Back in 1891, George Westinghouse’s company had been on the verge of bankruptcy. To help the man who had put faith in him, Tesla agreed to give up the royalties he was owed on his AC patents. The inventor could have made millions, but was instead left destitute.

He should have kept those patents.

A patent can cost from $900 for a do-it-yourself application to between $5,000 and $10,000+ with the help of patent lawyers. A patent protects an invention and the cost of the process to get the patent will depend on the type of patent (provisional, non-provisional, or utility) and the complexity of the invention.

Filing a non-provisional patent with lawyer fees will usually cost the following for each invention type:

  • An extremely simple invention, such as a paper clip or coat hanger, will cost between $5,000 and $7,000.
  • A relatively simple invention, such as a board game or umbrella, will cost between $7,000 and $8,500.
  • A minimally complex invention, such as a power hand tool or camera, will cost between $8,500 and $10,000.
  • A moderately complex invention, such as a ride-on lawn mower or a cell phone, will cost between $10,000 and $12,000.
  • A relatively complex invention, such as a shock-absorbing prosthetic product, will cost between $12,000 and $14,000.
  • A highly complex invention, such as an MRI scanner or satellite technology, will cost between $14,000 and $16,000.
  • A software-related invention, such as an automated system or a business program, will cost more than $16,000.

I had always heard Tesla worked for Edison but according to this it was Westinghouse. I’m not sure how accurate this description of Tesla is.


Why don’t you go with a local shop to produce your best idea? Then, use your second best idea on Fiverr. But it’s unlikely that it would be stolen, and if it did, that it would become viral, like Smudge the Cat.

I’d contact a creative agency. They have a legal department, in-house designers and each of those in-house designers is given a pep talk in lines of “Listen, we know that the access to this brief and source files was given to 4 people and you’re one of them. If it gets stollen or leaked, we’ll know it’s you and your be liable for $20 000 - $30 000 (an average penalty I was personally threatened with)”. It’s $500-2000+ for a design but there are certain guarantees that are included.

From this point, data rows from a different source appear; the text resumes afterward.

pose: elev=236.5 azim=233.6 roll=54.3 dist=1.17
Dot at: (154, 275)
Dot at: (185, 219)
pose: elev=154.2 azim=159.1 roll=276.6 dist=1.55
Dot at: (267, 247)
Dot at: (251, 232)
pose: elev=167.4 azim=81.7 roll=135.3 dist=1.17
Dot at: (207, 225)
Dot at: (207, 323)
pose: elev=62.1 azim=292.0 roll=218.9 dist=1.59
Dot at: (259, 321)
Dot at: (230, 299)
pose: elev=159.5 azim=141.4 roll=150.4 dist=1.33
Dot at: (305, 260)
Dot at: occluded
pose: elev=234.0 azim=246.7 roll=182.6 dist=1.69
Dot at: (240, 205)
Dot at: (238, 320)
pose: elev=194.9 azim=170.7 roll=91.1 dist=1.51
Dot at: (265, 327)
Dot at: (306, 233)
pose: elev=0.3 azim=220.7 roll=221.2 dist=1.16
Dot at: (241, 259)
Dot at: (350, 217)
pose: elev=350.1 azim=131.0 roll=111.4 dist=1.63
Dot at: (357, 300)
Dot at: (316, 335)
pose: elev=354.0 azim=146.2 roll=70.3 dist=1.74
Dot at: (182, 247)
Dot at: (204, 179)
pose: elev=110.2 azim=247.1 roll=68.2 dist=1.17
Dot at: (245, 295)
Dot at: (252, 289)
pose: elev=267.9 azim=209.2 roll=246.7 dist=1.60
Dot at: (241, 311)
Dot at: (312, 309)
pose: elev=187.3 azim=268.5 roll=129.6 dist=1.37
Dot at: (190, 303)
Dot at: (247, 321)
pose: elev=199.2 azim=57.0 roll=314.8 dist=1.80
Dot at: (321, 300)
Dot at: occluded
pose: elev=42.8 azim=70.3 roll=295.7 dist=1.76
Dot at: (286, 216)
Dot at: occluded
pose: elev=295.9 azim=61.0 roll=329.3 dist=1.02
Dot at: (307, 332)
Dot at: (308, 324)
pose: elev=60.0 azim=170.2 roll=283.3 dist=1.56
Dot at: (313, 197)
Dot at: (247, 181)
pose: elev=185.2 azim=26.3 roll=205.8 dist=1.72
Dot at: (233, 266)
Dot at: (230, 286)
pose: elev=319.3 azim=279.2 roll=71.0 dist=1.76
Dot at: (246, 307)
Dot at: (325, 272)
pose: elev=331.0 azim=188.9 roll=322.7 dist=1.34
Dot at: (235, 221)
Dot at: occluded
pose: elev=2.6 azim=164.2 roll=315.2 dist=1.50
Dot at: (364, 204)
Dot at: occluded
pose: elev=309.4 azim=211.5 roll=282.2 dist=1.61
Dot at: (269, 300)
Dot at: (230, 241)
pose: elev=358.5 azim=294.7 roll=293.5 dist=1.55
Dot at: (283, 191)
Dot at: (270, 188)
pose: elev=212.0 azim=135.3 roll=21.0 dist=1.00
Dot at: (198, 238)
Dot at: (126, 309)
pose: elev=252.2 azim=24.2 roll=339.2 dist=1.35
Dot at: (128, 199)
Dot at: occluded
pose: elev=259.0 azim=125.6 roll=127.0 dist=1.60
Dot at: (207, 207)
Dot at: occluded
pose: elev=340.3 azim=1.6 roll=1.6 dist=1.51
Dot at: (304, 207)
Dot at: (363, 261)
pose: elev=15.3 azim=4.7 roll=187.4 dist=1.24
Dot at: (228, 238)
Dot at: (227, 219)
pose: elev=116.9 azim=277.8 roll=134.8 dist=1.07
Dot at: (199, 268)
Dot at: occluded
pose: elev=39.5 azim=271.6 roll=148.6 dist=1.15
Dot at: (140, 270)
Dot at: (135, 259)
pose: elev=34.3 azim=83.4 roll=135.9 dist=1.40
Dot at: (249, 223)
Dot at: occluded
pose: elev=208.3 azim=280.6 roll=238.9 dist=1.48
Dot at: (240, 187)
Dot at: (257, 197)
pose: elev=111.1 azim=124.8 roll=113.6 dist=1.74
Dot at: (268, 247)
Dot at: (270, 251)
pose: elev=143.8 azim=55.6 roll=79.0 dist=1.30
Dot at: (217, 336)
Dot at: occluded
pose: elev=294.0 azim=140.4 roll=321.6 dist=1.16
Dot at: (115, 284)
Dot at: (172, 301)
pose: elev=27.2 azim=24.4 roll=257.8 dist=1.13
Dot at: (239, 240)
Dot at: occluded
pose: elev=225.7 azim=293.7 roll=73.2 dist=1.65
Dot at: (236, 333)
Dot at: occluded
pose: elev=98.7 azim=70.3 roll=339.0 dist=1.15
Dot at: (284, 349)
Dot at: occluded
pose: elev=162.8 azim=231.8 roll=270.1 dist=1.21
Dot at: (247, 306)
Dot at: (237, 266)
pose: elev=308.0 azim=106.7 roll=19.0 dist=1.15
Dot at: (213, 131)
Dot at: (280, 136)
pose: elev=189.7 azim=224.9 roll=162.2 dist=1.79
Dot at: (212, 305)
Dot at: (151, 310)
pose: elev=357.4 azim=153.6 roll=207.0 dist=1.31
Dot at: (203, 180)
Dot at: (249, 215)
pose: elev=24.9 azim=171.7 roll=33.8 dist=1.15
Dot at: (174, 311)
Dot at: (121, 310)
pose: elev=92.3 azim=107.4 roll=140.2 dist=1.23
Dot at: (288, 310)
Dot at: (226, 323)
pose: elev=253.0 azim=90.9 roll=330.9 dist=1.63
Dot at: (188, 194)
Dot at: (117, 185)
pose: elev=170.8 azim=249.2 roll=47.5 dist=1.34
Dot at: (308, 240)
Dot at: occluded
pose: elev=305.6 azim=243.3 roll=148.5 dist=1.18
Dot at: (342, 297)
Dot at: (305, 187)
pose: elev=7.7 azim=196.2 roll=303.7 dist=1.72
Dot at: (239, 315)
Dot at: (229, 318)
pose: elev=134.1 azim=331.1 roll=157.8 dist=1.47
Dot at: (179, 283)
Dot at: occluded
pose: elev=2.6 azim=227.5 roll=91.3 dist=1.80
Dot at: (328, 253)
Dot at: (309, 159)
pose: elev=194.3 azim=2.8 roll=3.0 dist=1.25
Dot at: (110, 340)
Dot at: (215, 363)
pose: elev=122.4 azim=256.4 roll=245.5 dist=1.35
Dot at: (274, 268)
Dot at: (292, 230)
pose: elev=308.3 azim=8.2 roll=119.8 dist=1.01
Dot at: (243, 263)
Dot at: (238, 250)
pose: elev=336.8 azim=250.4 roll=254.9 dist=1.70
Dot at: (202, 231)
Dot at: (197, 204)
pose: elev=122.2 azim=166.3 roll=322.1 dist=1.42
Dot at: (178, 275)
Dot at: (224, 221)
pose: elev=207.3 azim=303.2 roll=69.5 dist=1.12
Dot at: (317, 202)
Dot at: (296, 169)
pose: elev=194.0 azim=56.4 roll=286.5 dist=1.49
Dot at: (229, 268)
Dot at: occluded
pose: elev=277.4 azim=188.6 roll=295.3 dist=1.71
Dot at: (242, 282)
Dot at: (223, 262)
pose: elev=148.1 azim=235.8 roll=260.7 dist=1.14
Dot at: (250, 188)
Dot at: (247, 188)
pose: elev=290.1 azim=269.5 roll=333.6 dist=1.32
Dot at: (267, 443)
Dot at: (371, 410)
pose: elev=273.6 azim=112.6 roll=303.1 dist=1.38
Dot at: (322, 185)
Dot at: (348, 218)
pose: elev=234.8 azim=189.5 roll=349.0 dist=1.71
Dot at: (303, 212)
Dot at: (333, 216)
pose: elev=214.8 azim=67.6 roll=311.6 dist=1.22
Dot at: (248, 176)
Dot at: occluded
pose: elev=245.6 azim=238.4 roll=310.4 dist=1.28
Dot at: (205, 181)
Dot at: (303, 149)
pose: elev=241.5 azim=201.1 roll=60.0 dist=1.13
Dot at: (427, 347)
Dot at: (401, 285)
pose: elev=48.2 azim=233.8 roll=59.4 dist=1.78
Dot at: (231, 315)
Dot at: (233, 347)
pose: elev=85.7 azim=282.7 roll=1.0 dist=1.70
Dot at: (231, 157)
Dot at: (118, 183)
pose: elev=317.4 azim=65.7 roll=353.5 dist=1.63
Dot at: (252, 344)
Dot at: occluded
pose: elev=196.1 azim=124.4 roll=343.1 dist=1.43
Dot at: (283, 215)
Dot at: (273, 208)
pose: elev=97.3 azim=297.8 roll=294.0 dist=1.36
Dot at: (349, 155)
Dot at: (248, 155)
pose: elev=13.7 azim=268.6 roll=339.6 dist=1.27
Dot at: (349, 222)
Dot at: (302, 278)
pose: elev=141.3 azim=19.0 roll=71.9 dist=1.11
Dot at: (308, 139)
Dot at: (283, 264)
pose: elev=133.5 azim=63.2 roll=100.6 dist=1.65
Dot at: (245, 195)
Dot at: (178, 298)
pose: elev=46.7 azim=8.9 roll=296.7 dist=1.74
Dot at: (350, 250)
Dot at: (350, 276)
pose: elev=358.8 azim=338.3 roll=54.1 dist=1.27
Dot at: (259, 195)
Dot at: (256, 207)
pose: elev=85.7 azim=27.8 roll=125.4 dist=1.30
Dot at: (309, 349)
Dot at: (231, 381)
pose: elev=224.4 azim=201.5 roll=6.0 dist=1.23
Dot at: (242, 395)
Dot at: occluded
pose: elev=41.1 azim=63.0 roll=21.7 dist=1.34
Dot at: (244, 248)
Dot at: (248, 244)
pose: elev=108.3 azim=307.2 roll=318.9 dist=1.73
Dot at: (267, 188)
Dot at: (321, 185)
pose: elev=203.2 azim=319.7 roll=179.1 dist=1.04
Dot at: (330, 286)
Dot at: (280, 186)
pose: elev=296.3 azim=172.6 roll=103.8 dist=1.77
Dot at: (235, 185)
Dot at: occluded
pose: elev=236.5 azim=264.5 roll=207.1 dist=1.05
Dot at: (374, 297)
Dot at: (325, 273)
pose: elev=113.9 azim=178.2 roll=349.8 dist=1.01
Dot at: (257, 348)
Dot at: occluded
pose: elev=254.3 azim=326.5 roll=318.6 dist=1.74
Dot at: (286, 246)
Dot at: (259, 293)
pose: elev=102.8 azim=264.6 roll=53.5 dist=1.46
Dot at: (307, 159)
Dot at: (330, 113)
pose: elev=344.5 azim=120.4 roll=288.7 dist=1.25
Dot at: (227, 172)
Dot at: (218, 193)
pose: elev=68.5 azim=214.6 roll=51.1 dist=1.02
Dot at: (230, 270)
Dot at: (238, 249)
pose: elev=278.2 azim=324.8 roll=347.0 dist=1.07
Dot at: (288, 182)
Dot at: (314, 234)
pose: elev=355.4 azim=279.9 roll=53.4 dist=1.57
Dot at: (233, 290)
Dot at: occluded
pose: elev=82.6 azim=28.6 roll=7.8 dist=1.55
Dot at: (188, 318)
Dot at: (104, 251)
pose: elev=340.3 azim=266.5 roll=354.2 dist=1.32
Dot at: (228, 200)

I know that it doesn’t answer your question per se, but the entire line of thinking doesn’t apply to fiverr (or any other international freelance website) and the process of how things are done here, IMO. Which might be a reason of why you’re not getting your question answered here.

The issue has to be handled via pattern and trademark attorneys if it is a big concern before the design is even considered to be put into production. They charge hourly fees for a most basic consultation but they’ll be able to advise if there are any measures you can take to protect your idea.

If I was really afraid of this I would hire someone in a third world country, and/or someone who was so busy and such a good designer they are constantly in demand as a designer here on fiverr. They really are unlikely to have any interest whatsoever in stealing your ideas.